Abstract

Bleeding and platelet dysfunction are prominent features of uremia. Shear-induced platelet aggregation (SIPA) involves the interaction of von Willebrand factor (vWF) with platelet membrane glycoproteins (GP) Ib and IIb-IIIa, the same receptor-ligand pair involved in in vivo adhesion and aggregation of platelets in the arterial circulation. We have used a modified rotational cone-plate viscometer to measure SIPA and calcium flux in platelets. Flow cytometric analysis of the surface expression of GP Ib and IIb-IIIa was performed using fluorescein isothiocyanate-conjugated monoclonal antibodies CD42b and CD41a, respectively. Uremic patients showed decreased SIPA (controls, 43% ± 2% [mean ± SEM]; chronic renal failure patients, 36% ± 3%; chronic hemodialysis patients, 26% ± 2%; P < 0.0001) along with a decrease in GP IIb-IIIa (controls, chronic renal failure patients, and chronic hemodialysis patients, 840 ± 25, 649 ± 42, 661 ± 38 mean fluorescence intensity, respectively; P < 0.0001). Glycoprotein Ib in uremic patients was not significantly different from normal. Chronic hemodialysis patients also demonstrated increased platelet-bound fibrinogen ( P < 0.0001) and platelet-bound vWF ( P = 0.01). Calcium flux and thromboxane B 2 generation during SIPA of uremic platelets were normal. However, uremic plasma showed twice the normal concentration of vWF ( P < 0.0001) and sodium dodecyl sulfate agarose gel electrophoresis revealed the presence of fibrinogen fragments.
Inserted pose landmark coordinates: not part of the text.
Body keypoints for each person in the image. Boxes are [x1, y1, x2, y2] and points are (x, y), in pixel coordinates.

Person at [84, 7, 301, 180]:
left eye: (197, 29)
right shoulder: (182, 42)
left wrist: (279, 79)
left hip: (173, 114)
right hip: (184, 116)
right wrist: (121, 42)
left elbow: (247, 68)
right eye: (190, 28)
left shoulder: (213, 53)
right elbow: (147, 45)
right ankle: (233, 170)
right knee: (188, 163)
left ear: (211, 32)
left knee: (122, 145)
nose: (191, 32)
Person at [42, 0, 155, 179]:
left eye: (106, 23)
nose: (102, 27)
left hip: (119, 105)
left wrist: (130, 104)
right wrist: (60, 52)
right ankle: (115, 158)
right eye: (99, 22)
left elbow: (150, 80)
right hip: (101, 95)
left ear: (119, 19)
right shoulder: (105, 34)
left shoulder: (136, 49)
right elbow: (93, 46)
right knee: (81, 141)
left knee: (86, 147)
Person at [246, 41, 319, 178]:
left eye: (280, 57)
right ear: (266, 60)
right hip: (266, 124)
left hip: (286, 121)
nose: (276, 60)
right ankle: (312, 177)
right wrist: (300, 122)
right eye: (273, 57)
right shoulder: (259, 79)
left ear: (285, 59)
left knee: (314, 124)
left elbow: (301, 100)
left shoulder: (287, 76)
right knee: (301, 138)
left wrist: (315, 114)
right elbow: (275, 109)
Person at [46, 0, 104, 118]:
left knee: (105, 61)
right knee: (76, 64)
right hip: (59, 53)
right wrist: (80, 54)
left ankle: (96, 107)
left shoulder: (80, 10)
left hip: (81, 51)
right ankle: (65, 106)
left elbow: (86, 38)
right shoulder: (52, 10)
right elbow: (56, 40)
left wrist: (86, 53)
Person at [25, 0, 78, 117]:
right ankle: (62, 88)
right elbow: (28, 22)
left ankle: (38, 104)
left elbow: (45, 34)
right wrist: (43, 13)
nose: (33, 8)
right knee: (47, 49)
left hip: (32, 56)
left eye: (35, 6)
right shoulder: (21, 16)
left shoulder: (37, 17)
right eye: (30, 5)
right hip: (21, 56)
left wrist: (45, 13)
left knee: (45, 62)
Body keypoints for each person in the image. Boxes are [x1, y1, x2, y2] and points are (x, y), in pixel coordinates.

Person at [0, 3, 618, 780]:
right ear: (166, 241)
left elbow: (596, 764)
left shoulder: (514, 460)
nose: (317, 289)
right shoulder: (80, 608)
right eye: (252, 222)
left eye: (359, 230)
Mixing experiments demonstrated an inhibitory effect of uremic plasma on SIPA of normal platelets (decreased from 39% ± 3% at baseline to 31% ± 3% after incubation in uremic plasma) along with an activation-independent increase in platelet-bound fibrinogen and platelet-bound vWF. When uremic platelets were incubated in normal plasma, their SIPA increased (from 12% ± 5% at baseline to 18% ± 4% after incubation in normal plasma; P = 0.002), although it did not return to normal. These results suggest that the uremic platelet dysfunction results from decreased GP IIb-IIIa availability due to receptor occupancy by fibrinogen fragments (and possibly vWF fragments).